> [Goal of the exercise]:
Omit the pictures and transcribe every other part of the records exactly.

===== Available data

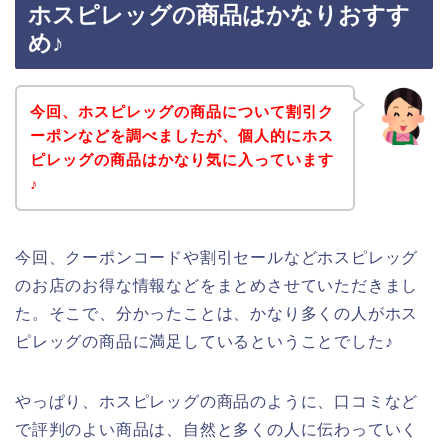
ホスピレッグの商品はかなりおすす
め♪
今回、ホスピレッグの商品について割引ク
ーポンなどを調べましたが、個人的にホス
ピレッグの商品はかなり気に入っています
♪
今回、クーポンコードや割引セールなどホスピレッグ
のお店のお得な情報などをまとめさせていただきまし
た。そこで、分かったことは、かなり多くの人がホス
ピレッグの商品に満足しているということでした♪
やっぱり、ホスピレッグの商品のように、口コミなど
で評判のよい商品は、自然と多くの人に伝わっていく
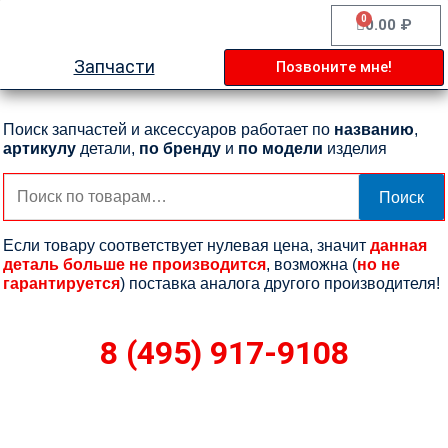
Перейти
0
Cart
0.00
₽
к
содержимому
Запчасти
Позвоните мне!
Поиск запчастей и аксессуаров работает по
названию
,
артикулу
детали,
по бренду
и
по модели
изделия
Искать:
Поиск
Если товару соответствует нулевая цена, значит
данная
деталь больше не производится
, возможна (
но не
гарантируется
) поставка аналога другого производителя!
8 (495) 917-9108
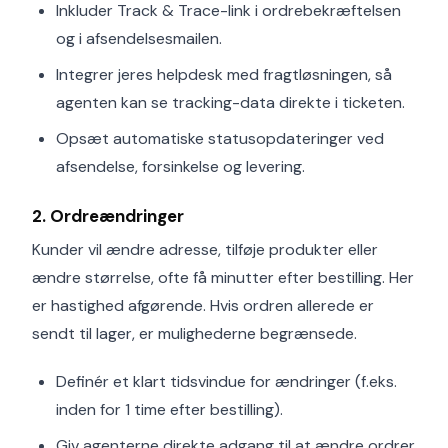
Inkluder Track & Trace-link i ordrebekræftelsen
og i afsendelsesmailen.
Integrer jeres helpdesk med fragtløsningen, så
agenten kan se tracking-data direkte i ticketen.
Opsæt automatiske statusopdateringer ved
afsendelse, forsinkelse og levering.
2. Ordreændringer
Kunder vil ændre adresse, tilføje produkter eller
ændre størrelse, ofte få minutter efter bestilling. Her
er hastighed afgørende. Hvis ordren allerede er
sendt til lager, er mulighederne begrænsede.
Definér et klart tidsvindue for ændringer (f.eks.
inden for 1 time efter bestilling).
Giv agenterne direkte adgang til at ændre ordrer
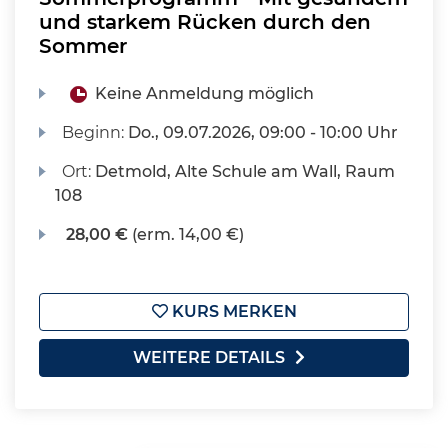
und starkem Rücken durch den
Sommer
Keine Anmeldung möglich
Beginn:
Do.
, 09.07.2026, 09:00 - 10:00 Uhr
Ort:
Detmold, Alte Schule am Wall, Raum
108
28,00 €
(erm. 14,00 €)
KURS MERKEN
WEITERE DETAILS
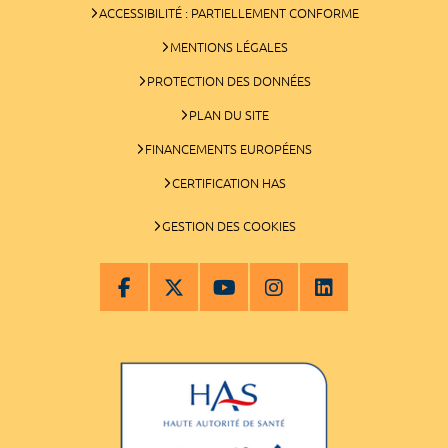
ACCESSIBILITÉ : PARTIELLEMENT CONFORME
MENTIONS LÉGALES
PROTECTION DES DONNÉES
PLAN DU SITE
FINANCEMENTS EUROPÉENS
CERTIFICATION HAS
GESTION DES COOKIES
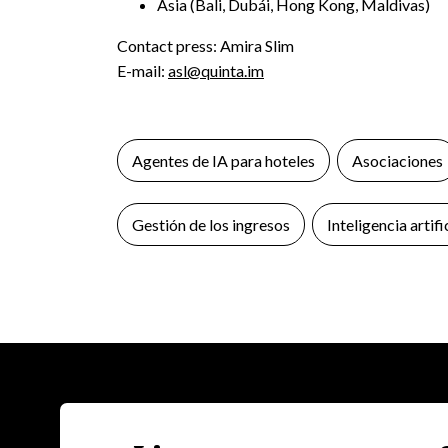
Asia (Bali, Dubái, Hong Kong, Maldivas)
Contact press: Amira Slim
E-mail:
asl@quinta.im
Agentes de IA para hoteles
Asociaciones
Gestión de los ingresos
Inteligencia artifi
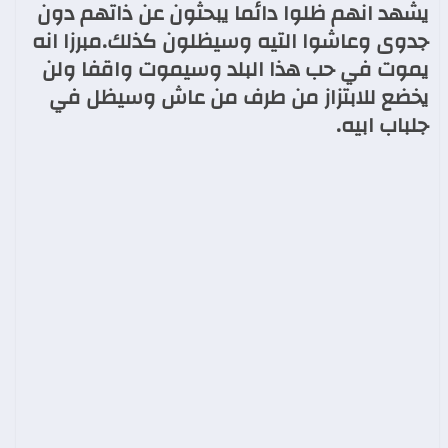
يشهد انهم ظلوا دائما يبحثون عن ذاتهم دون
جدوى وعاشوا التيه وسيظلون كذلك.مبرزا انه
يموت في حب هذا البلد وسيموت واقفا ولن
يخضع للابتزاز من طرف من عاش وسيظل في
جلباب ابيه.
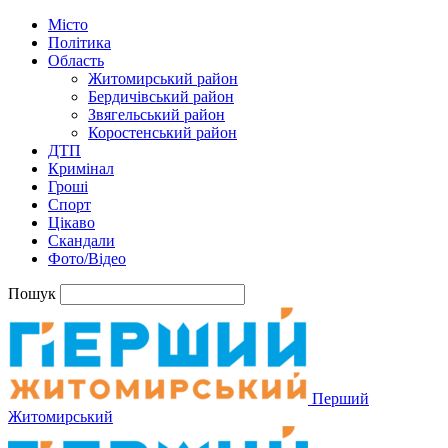
Місто
Політика
Область
Житомирський район
Бердичівський район
Звягельський район
Коростенський район
ДТП
Кримінал
Гроші
Спорт
Цікаво
Скандали
Фото/Відео
Пошук
Перший
Житомирський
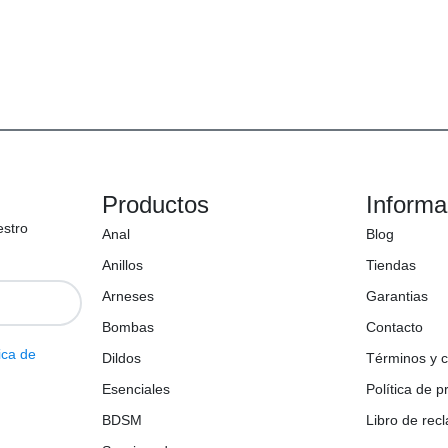
Productos
Informa
estro
Anal
Blog
Anillos
Tiendas
Arneses
Garantias
Bombas
Contacto
ica de
Dildos
Términos y 
Esenciales
Política de p
BDSM
Libro de rec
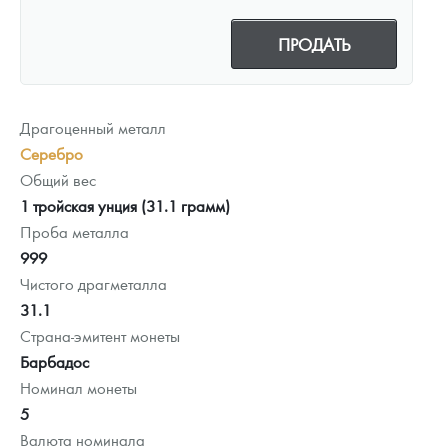
ПРОДАТЬ
Драгоценный металл
Серебро
Общий вес
1 тройская унция (31.1 грамм)
Проба металла
999
Чистого драгметалла
31.1
Страна-эмитент монеты
Барбадос
Номинал монеты
5
Валюта номинала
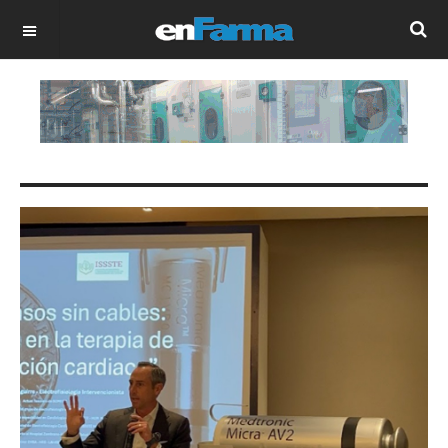
OFF CANVAS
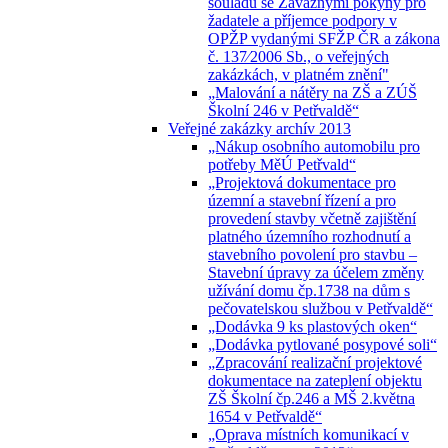
souladu se Závaznými pokyny pro
žadatele a příjemce podpory v
OPŽP vydanými SFŽP ČR a zákona
č. 137⁄2006 Sb., o veřejných
zakázkách, v platném znění"
„Malování a nátěry na ZŠ a ZÚŠ
Školní 246 v Petřvaldě“
Veřejné zakázky archív 2013
„Nákup osobního automobilu pro
potřeby MěÚ Petřvald“
„Projektová dokumentace pro
územní a stavební řízení a pro
provedení stavby včetně zajištění
platného územního rozhodnutí a
stavebního povolení pro stavbu –
Stavební úpravy za účelem změny
užívání domu čp.1738 na dům s
pečovatelskou službou v Petřvaldě“
„Dodávka 9 ks plastových oken“
„Dodávka pytlované posypové soli“
„Zpracování realizační projektové
dokumentace na zateplení objektu
ZŠ Školní čp.246 a MŠ 2.května
1654 v Petřvaldě“
„Oprava místních komunikací v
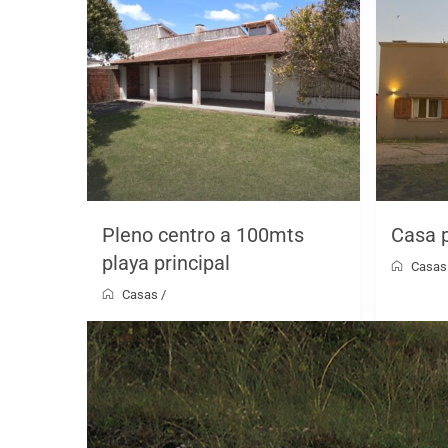
Pleno centro a 100mts
Casa 
playa principal
Casas
Casas
/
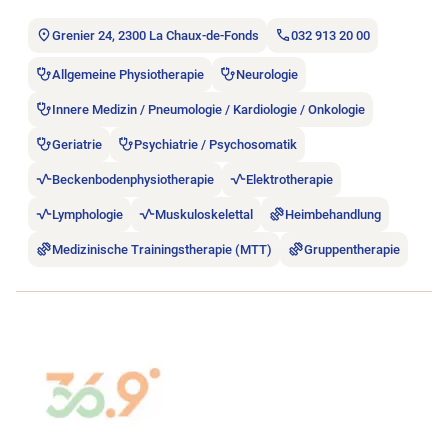
Grenier 24, 2300 La Chaux-de-Fonds
032 913 20 00
Allgemeine Physiotherapie
Neurologie
Innere Medizin / Pneumologie / Kardiologie / Onkologie
Geriatrie
Psychiatrie / Psychosomatik
Beckenbodenphysiotherapie
Elektrotherapie
Lymphologie
Muskuloskelettal
Heimbehandlung
Medizinische Trainingstherapie (MTT)
Gruppentherapie
Stellenanzeige 36.9 Physiothérapie Sàrl öffnen.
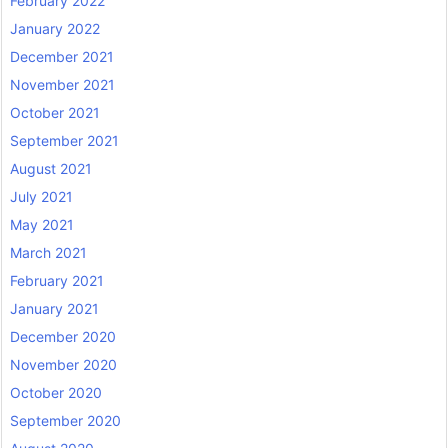
February 2022
January 2022
December 2021
November 2021
October 2021
September 2021
August 2021
July 2021
May 2021
March 2021
February 2021
January 2021
December 2020
November 2020
October 2020
September 2020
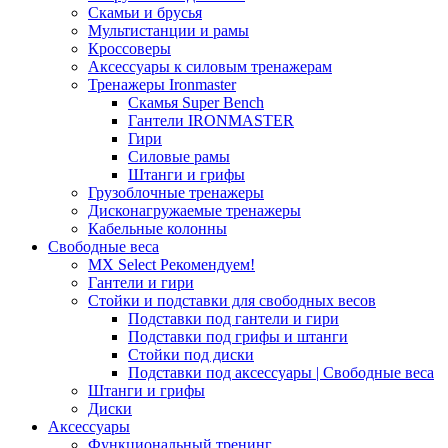
Скамьи и брусья
Мультистанции и рамы
Кроссоверы
Аксессуары к силовым тренажерам
Тренажеры Ironmaster
Скамья Super Bench
Гантели IRONMASTER
Гири
Силовые рамы
Штанги и грифы
Грузоблочные тренажеры
Дисконагружаемые тренажеры
Кабельные колонны
Свободные веса
MX Select
Рекомендуем!
Гантели и гири
Стойки и подставки для свободных весов
Подставки под гантели и гири
Подставки под грифы и штанги
Стойки под диски
Подставки под аксессуары | Свободные веса
Штанги и грифы
Диски
Аксессуары
Функциональный тренинг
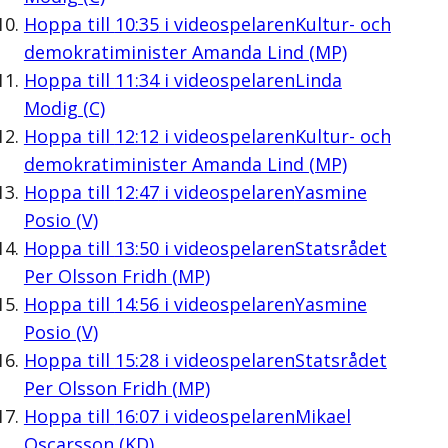
Hoppa till
10:35
i videospelaren
Kultur- och
demokratiminister Amanda Lind (MP)
Hoppa till
11:34
i videospelaren
Linda
Modig (C)
Hoppa till
12:12
i videospelaren
Kultur- och
demokratiminister Amanda Lind (MP)
Hoppa till
12:47
i videospelaren
Yasmine
Posio (V)
Hoppa till
13:50
i videospelaren
Statsrådet
Per Olsson Fridh (MP)
Hoppa till
14:56
i videospelaren
Yasmine
Posio (V)
Hoppa till
15:28
i videospelaren
Statsrådet
Per Olsson Fridh (MP)
Hoppa till
16:07
i videospelaren
Mikael
Oscarsson (KD)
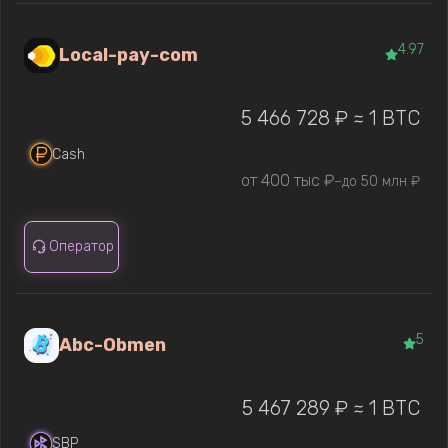
4.97
Local-pay-com
5 466 728 ₽ ≈ 1 BTC
Cash
от 400 тыс ₽
до 50 млн ₽
—
Оператор
5
Abc-Obmen
5 467 289 ₽ ≈ 1 BTC
SBP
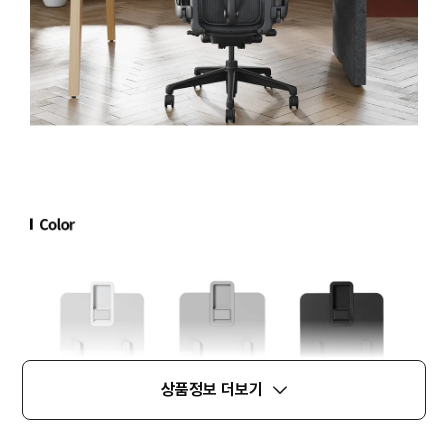
상품정보 더보기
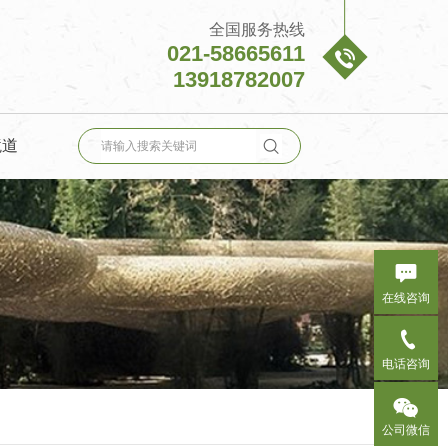
全国服务热线
021-58665611

13918782007

境道

在线咨询

电话咨询

公司微信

==========

> [Answer to the problem]:
ホスピレッグの商品はかなりおすす
め♪
今回、ホスピレッグの商品について割引ク
ーポンなどを調べましたが、個人的にホス
ピレッグの商品はかなり気に入っています
♪
今回、クーポンコードや割引セールなどホスピレッグ
のお店のお得な情報などをまとめさせていただきまし
た。そこで、分かったことは、かなり多くの人がホス
ピレッグの商品に満足しているということでした♪
やっぱり、ホスピレッグの商品のように、口コミなど
で評判のよい商品は、自然と多くの人に伝わっていく
Перейти
0
Cart
0.00
₽
к
содержимому
Запчасти
Позвоните мне!
Поиск запчастей и аксессуаров работает по
названию
,
артикулу
детали,
по бренду
и
по модели
изделия
Искать:
Поиск
Если товару соответствует нулевая цена, значит
данная
деталь больше не производится
, возможна (
но не
гарантируется
) поставка аналога другого производителя!
8 (495) 917-9108
Inkluder Track & Trace-link i ordrebekræftelsen
og i afsendelsesmailen.
Integrer jeres helpdesk med fragtløsningen, så
agenten kan se tracking-data direkte i ticketen.
Opsæt automatiske statusopdateringer ved
afsendelse, forsinkelse og levering.
2. Ordreændringer
Kunder vil ændre adresse, tilføje produkter eller
ændre størrelse, ofte få minutter efter bestilling. Her
er hastighed afgørende. Hvis ordren allerede er
sendt til lager, er mulighederne begrænsede.
Definér et klart tidsvindue for ændringer (f.eks.
inden for 1 time efter bestilling).
Giv agenterne direkte adgang til at ændre ordrer
und starkem Rücken durch den
Sommer
Keine Anmeldung möglich
Beginn:
Do.
, 09.07.2026, 09:00 - 10:00 Uhr
Ort:
Detmold, Alte Schule am Wall, Raum
108
28,00 €
(erm. 14,00 €)
KURS MERKEN
WEITERE DETAILS
ACCESSIBILITÉ : PARTIELLEMENT CONFORME
MENTIONS LÉGALES
PROTECTION DES DONNÉES
PLAN DU SITE
FINANCEMENTS EUROPÉENS
CERTIFICATION HAS
GESTION DES COOKIES
Asia (Bali, Dubái, Hong Kong, Maldivas)
Contact press: Amira Slim
E-mail:
asl@quinta.im
Agentes de IA para hoteles
Asociaciones
Gestión de los ingresos
Inteligencia artifi
يشهد انهم ظلوا دائما يبحثون عن ذاتهم دون
جدوى وعاشوا التيه وسيظلون كذلك.مبرزا انه
يموت في حب هذا البلد وسيموت واقفا ولن
يخضع للابتزاز من طرف من عاش وسيظل في
جلباب ابيه.
Місто
Політика
Область
Житомирський район
Бердичівський район
Звягельський район
Коростенський район
ДТП
Кримінал
Гроші
Спорт
Цікаво
Скандали
Фото/Відео
Пошук
Перший
Житомирський
Productos
Informa
estro
Anal
Blog
Anillos
Tiendas
Arneses
Garantias
Bombas
Contacto
ica de
Dildos
Términos y 
Esenciales
Política de p
BDSM
Libro de rec
ПРОДАТЬ
Драгоценный металл
Серебро
Общий вес
1 тройская унция (31.1 грамм)
Проба металла
999
Чистого драгметалла
31.1
Страна-эмитент монеты
Барбадос
Номинал монеты
5
Валюта номинала
OFF CANVAS
souladu se Závaznými pokyny pro
žadatele a příjemce podpory v
OPŽP vydanými SFŽP ČR a zákona
č. 137⁄2006 Sb., o veřejných
zakázkách, v platném znění"
„Malování a nátěry na ZŠ a ZÚŠ
Školní 246 v Petřvaldě“
Veřejné zakázky archív 2013
„Nákup osobního automobilu pro
potřeby MěÚ Petřvald“
„Projektová dokumentace pro
územní a stavební řízení a pro
provedení stavby včetně zajištění
platného územního rozhodnutí a
stavebního povolení pro stavbu –
Stavební úpravy za účelem změny
užívání domu čp.1738 na dům s
pečovatelskou službou v Petřvaldě“
„Dodávka 9 ks plastových oken“
„Dodávka pytlované posypové soli“
„Zpracování realizační projektové
dokumentace na zateplení objektu
ZŠ Školní čp.246 a MŠ 2.května
1654 v Petřvaldě“
„Oprava místních komunikací v
Pleno centro a 100mts
Casa 
playa principal
Casas
Casas
/
Grenier 24, 2300 La Chaux-de-Fonds
032 913 20 00
Allgemeine Physiotherapie
Neurologie
Innere Medizin / Pneumologie / Kardiologie / Onkologie
Geriatrie
Psychiatrie / Psychosomatik
Beckenbodenphysiotherapie
Elektrotherapie
Lymphologie
Muskuloskelettal
Heimbehandlung
Medizinische Trainingstherapie (MTT)
Gruppentherapie
Stellenanzeige 36.9 Physiothérapie Sàrl öffnen.
February 2022
January 2022
December 2021
November 2021
October 2021
September 2021
August 2021
July 2021
May 2021
March 2021
February 2021
January 2021
December 2020
November 2020
October 2020
September 2020
Скамьи и брусья
Мультистанции и рамы
Кроссоверы
Аксессуары к силовым тренажерам
Тренажеры Ironmaster
Скамья Super Bench
Гантели IRONMASTER
Гири
Силовые рамы
Штанги и грифы
Грузоблочные тренажеры
Дисконагружаемые тренажеры
Кабельные колонны
Свободные веса
MX Select
Рекомендуем!
Гантели и гири
Стойки и подставки для свободных весов
Подставки под гантели и гири
Подставки под грифы и штанги
Стойки под диски
Подставки под аксессуары | Свободные веса
Штанги и грифы
Диски
Аксессуары
Функциональный тренинг
Hoppa till
10:35
i videospelaren
Kultur- och
demokratiminister Amanda Lind (MP)
Hoppa till
11:34
i videospelaren
Linda
Modig (C)
Hoppa till
12:12
i videospelaren
Kultur- och
demokratiminister Amanda Lind (MP)
Hoppa till
12:47
i videospelaren
Yasmine
Posio (V)
Hoppa till
13:50
i videospelaren
Statsrådet
Per Olsson Fridh (MP)
Hoppa till
14:56
i videospelaren
Yasmine
Posio (V)
Hoppa till
15:28
i videospelaren
Statsrådet
Per Olsson Fridh (MP)
Hoppa till
16:07
i videospelaren
Mikael
Oscarsson (KD)
4.97
Local-pay-com
5 466 728 ₽ ≈ 1 BTC
Cash
от 400 тыс ₽
до 50 млн ₽
—
Оператор
5
Abc-Obmen
5 467 289 ₽ ≈ 1 BTC
SBP
상품정보 더보기
全国服务热线
021-58665611

13918782007

境道

在线咨询

电话咨询

公司微信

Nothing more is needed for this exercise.